[[ Data to use, beginning ]]

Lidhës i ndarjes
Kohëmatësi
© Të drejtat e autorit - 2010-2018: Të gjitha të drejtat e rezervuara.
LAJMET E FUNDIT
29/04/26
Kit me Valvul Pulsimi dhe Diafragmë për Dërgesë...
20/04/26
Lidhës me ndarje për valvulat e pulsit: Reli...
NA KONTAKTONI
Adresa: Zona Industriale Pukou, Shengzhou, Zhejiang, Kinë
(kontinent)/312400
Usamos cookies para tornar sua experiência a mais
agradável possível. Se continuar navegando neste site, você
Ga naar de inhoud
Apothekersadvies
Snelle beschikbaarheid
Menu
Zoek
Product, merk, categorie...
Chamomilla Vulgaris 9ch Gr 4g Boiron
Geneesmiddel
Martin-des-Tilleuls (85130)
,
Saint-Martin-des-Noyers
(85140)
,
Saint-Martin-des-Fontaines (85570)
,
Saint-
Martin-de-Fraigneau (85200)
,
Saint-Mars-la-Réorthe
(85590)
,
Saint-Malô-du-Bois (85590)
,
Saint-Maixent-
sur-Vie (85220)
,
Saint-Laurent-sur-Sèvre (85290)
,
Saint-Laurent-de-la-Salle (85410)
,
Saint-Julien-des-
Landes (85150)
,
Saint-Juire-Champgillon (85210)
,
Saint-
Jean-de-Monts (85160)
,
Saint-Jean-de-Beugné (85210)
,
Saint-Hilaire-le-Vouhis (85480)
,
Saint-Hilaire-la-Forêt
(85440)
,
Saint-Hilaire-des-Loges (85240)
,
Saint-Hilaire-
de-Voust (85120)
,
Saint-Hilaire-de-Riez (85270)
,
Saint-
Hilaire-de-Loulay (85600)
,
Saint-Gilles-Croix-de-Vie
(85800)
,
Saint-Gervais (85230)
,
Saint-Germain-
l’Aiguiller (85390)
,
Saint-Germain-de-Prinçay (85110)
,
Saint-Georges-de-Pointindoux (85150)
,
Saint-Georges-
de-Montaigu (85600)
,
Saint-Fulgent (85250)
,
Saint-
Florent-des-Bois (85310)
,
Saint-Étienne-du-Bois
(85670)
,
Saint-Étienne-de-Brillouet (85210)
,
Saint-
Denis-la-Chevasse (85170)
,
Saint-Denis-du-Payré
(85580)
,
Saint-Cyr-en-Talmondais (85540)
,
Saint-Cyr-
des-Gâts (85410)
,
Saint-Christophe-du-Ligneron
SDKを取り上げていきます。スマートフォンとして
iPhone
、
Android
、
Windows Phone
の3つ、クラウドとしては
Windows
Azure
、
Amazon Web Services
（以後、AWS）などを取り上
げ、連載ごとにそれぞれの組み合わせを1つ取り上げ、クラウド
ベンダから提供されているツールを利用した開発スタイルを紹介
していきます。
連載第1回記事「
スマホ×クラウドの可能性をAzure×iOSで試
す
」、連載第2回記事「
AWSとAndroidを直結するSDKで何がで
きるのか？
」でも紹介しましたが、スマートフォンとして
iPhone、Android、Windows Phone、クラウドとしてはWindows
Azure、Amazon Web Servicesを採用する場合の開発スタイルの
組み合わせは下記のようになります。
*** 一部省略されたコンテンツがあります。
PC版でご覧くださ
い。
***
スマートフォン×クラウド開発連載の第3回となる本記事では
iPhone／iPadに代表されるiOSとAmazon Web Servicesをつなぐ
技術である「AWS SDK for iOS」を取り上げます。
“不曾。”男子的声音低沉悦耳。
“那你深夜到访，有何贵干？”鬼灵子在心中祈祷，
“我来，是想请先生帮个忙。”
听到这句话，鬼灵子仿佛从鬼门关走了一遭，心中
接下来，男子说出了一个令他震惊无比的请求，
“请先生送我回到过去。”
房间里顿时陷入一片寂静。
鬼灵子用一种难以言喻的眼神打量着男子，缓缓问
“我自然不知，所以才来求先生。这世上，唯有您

[[ Data to use, end ]]

Task statement: With no word added or dropped, repeat the entire listing.

Exercise response:
Lidhës i ndarjes
Kohëmatësi
© Të drejtat e autorit - 2010-2018: Të gjitha të drejtat e rezervuara.
LAJMET E FUNDIT
29/04/26
Kit me Valvul Pulsimi dhe Diafragmë për Dërgesë...
20/04/26
Lidhës me ndarje për valvulat e pulsit: Reli...
NA KONTAKTONI
Adresa: Zona Industriale Pukou, Shengzhou, Zhejiang, Kinë
(kontinent)/312400
Usamos cookies para tornar sua experiência a mais
agradável possível. Se continuar navegando neste site, você
Ga naar de inhoud
Apothekersadvies
Snelle beschikbaarheid
Menu
Zoek
Product, merk, categorie...
Chamomilla Vulgaris 9ch Gr 4g Boiron
Geneesmiddel
Martin-des-Tilleuls (85130)
,
Saint-Martin-des-Noyers
(85140)
,
Saint-Martin-des-Fontaines (85570)
,
Saint-
Martin-de-Fraigneau (85200)
,
Saint-Mars-la-Réorthe
(85590)
,
Saint-Malô-du-Bois (85590)
,
Saint-Maixent-
sur-Vie (85220)
,
Saint-Laurent-sur-Sèvre (85290)
,
Saint-Laurent-de-la-Salle (85410)
,
Saint-Julien-des-
Landes (85150)
,
Saint-Juire-Champgillon (85210)
,
Saint-
Jean-de-Monts (85160)
,
Saint-Jean-de-Beugné (85210)
,
Saint-Hilaire-le-Vouhis (85480)
,
Saint-Hilaire-la-Forêt
(85440)
,
Saint-Hilaire-des-Loges (85240)
,
Saint-Hilaire-
de-Voust (85120)
,
Saint-Hilaire-de-Riez (85270)
,
Saint-
Hilaire-de-Loulay (85600)
,
Saint-Gilles-Croix-de-Vie
(85800)
,
Saint-Gervais (85230)
,
Saint-Germain-
l’Aiguiller (85390)
,
Saint-Germain-de-Prinçay (85110)
,
Saint-Georges-de-Pointindoux (85150)
,
Saint-Georges-
de-Montaigu (85600)
,
Saint-Fulgent (85250)
,
Saint-
Florent-des-Bois (85310)
,
Saint-Étienne-du-Bois
(85670)
,
Saint-Étienne-de-Brillouet (85210)
,
Saint-
Denis-la-Chevasse (85170)
,
Saint-Denis-du-Payré
(85580)
,
Saint-Cyr-en-Talmondais (85540)
,
Saint-Cyr-
des-Gâts (85410)
,
Saint-Christophe-du-Ligneron
SDKを取り上げていきます。スマートフォンとして
iPhone
、
Android
、
Windows Phone
の3つ、クラウドとしては
Windows
Azure
、
Amazon Web Services
（以後、AWS）などを取り上
げ、連載ごとにそれぞれの組み合わせを1つ取り上げ、クラウド
ベンダから提供されているツールを利用した開発スタイルを紹介
していきます。
連載第1回記事「
スマホ×クラウドの可能性をAzure×iOSで試
す
」、連載第2回記事「
AWSとAndroidを直結するSDKで何がで
きるのか？
」でも紹介しましたが、スマートフォンとして
iPhone、Android、Windows Phone、クラウドとしてはWindows
Azure、Amazon Web Servicesを採用する場合の開発スタイルの
組み合わせは下記のようになります。
*** 一部省略されたコンテンツがあります。
PC版でご覧くださ
い。
***
スマートフォン×クラウド開発連載の第3回となる本記事では
iPhone／iPadに代表されるiOSとAmazon Web Servicesをつなぐ
技術である「AWS SDK for iOS」を取り上げます。
“不曾。”男子的声音低沉悦耳。
“那你深夜到访，有何贵干？”鬼灵子在心中祈祷，
“我来，是想请先生帮个忙。”
听到这句话，鬼灵子仿佛从鬼门关走了一遭，心中
接下来，男子说出了一个令他震惊无比的请求，
“请先生送我回到过去。”
房间里顿时陷入一片寂静。
鬼灵子用一种难以言喻的眼神打量着男子，缓缓问
“我自然不知，所以才来求先生。这世上，唯有您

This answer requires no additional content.